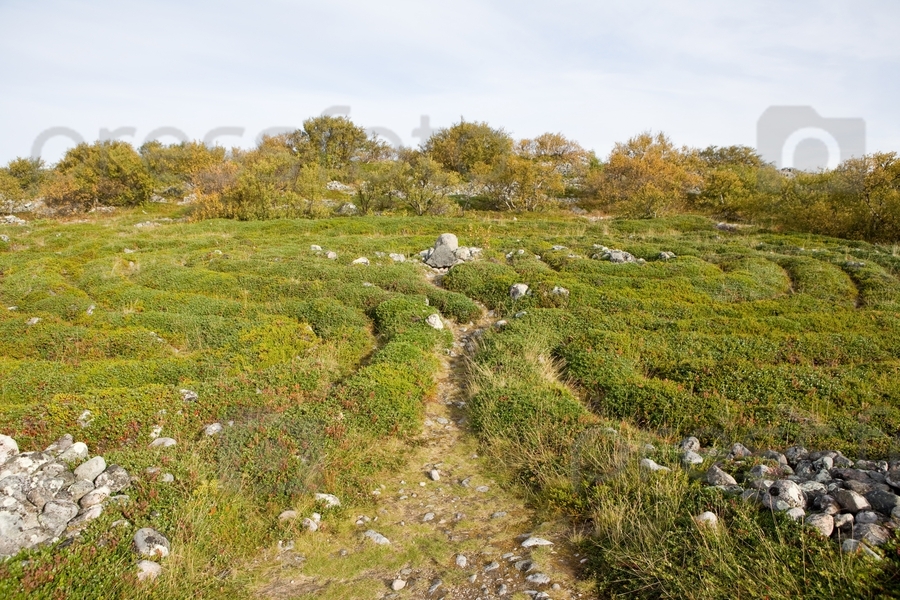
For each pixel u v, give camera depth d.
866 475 7.19
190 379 12.34
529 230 32.28
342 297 18.06
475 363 12.79
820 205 29.89
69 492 6.85
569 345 13.62
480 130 57.66
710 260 23.33
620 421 10.16
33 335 14.70
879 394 10.34
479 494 8.38
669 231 31.59
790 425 9.27
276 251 24.89
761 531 6.05
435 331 15.20
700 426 9.62
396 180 42.69
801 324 14.99
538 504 7.90
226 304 17.44
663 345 13.49
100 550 6.03
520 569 6.48
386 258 23.75
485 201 47.75
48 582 5.45
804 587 5.30
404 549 6.99
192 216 40.41
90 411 9.66
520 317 15.96
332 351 14.03
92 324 15.84
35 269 22.30
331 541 7.18
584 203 47.88
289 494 7.84
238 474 8.03
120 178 46.47
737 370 11.59
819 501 6.54
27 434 8.80
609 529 6.79
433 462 9.40
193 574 6.13
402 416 10.32
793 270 21.14
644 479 7.65
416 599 6.05
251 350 13.91
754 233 30.02
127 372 12.23
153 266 22.61
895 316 15.44
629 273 20.73
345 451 9.05
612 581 6.04
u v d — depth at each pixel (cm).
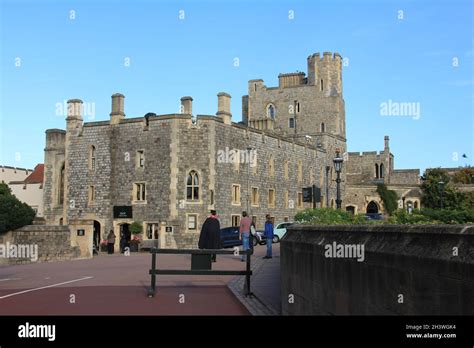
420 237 484
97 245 4425
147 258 2931
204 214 4162
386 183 7481
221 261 2422
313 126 7306
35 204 5456
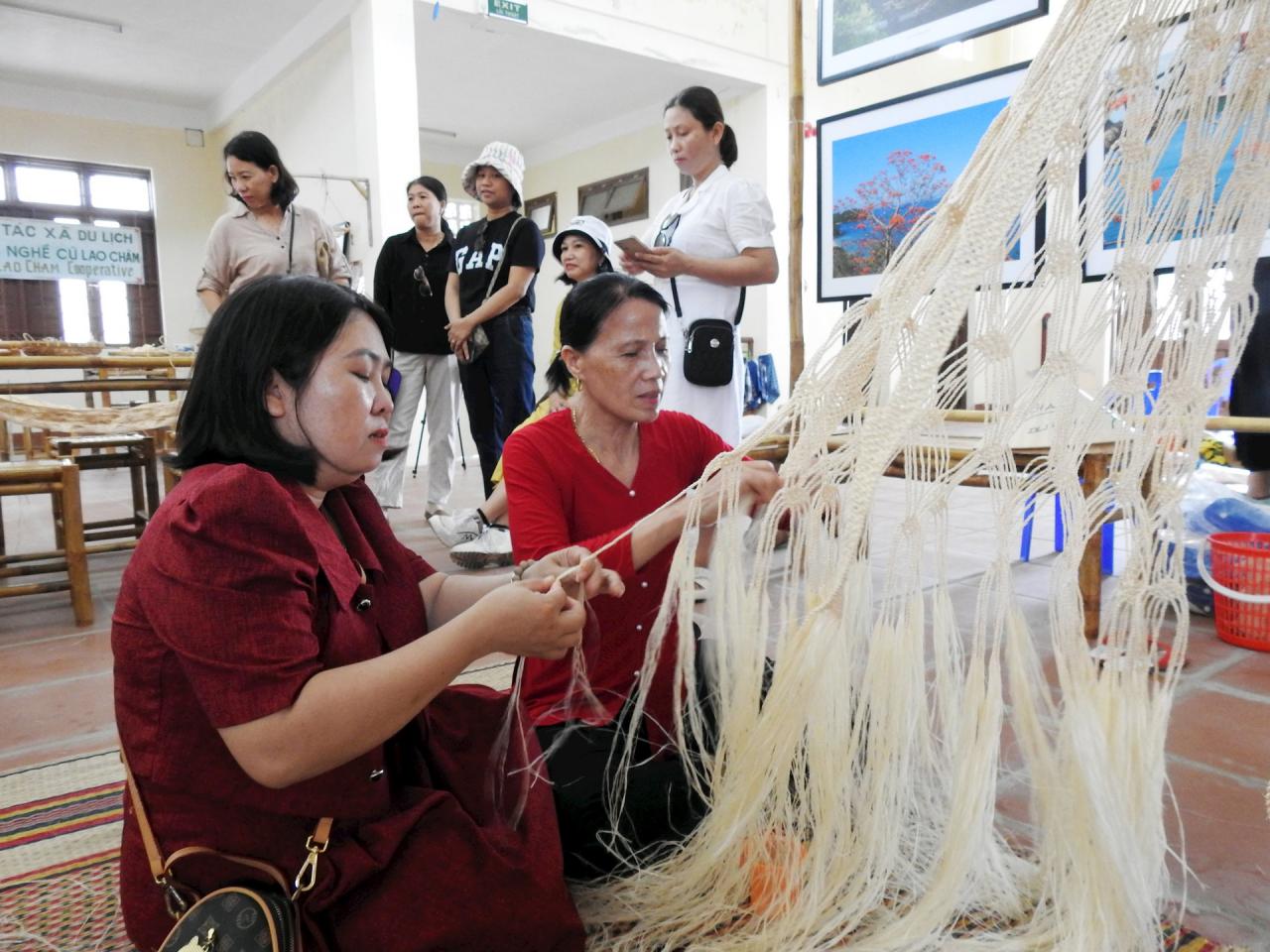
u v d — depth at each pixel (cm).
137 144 757
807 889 99
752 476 110
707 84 660
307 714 79
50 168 737
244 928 81
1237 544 205
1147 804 92
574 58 607
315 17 557
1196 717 165
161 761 85
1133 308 87
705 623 116
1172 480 91
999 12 215
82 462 329
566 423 136
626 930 108
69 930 113
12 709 188
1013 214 81
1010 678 94
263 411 85
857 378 94
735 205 230
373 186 511
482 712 114
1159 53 82
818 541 97
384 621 99
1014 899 104
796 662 96
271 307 84
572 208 829
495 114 755
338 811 89
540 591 97
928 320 84
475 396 347
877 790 96
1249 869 117
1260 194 84
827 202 279
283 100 639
_____
Work required: Everything in the listing except the pictures must come back exactly as written.

Completed task:
For each pixel u v, give camera depth d.
866 475 7.19
190 379 12.34
529 230 32.28
342 297 18.06
475 363 12.79
820 205 29.89
69 492 6.85
569 345 13.62
480 130 57.66
710 260 23.33
620 421 10.16
33 335 14.70
879 394 10.34
479 494 8.38
669 231 31.59
790 425 9.27
276 251 24.89
761 531 6.05
435 331 15.20
700 426 9.62
396 180 42.69
801 324 14.99
538 504 7.90
226 304 17.44
663 345 13.49
100 550 6.03
520 569 6.48
386 258 23.75
485 201 47.75
48 582 5.45
804 587 5.30
404 549 6.99
192 216 40.41
90 411 9.66
520 317 15.96
332 351 14.03
92 324 15.84
35 269 22.30
331 541 7.18
584 203 47.88
289 494 7.84
238 474 8.03
120 178 46.47
737 370 11.59
819 501 6.54
27 434 8.80
609 529 6.79
433 462 9.40
193 574 6.13
402 416 10.32
793 270 21.14
644 479 7.65
416 599 6.05
251 350 13.91
754 233 30.02
127 372 12.23
153 266 22.61
895 316 15.44
629 273 20.73
345 451 9.05
612 581 6.04
u v d — depth at each pixel (cm).
420 237 484
97 245 4425
147 258 2931
204 214 4162
386 183 7481
221 261 2422
313 126 7306
35 204 5456
u v d — depth at each pixel (cm).
137 144 757
807 889 99
752 476 110
707 84 660
307 714 79
50 168 737
244 928 81
1237 544 205
1147 804 92
574 58 607
315 17 557
1196 717 165
161 761 85
1133 308 87
705 623 116
1172 480 91
999 12 215
82 462 329
566 423 136
626 930 108
69 930 113
12 709 188
1013 214 81
1010 678 94
263 411 85
857 378 94
735 205 230
373 186 511
482 712 114
1159 53 82
818 541 97
384 621 99
1014 899 104
796 662 96
271 307 84
572 208 829
495 114 755
338 811 89
540 591 97
928 320 84
475 396 347
877 790 96
1249 869 117
1260 194 84
827 202 279
283 100 639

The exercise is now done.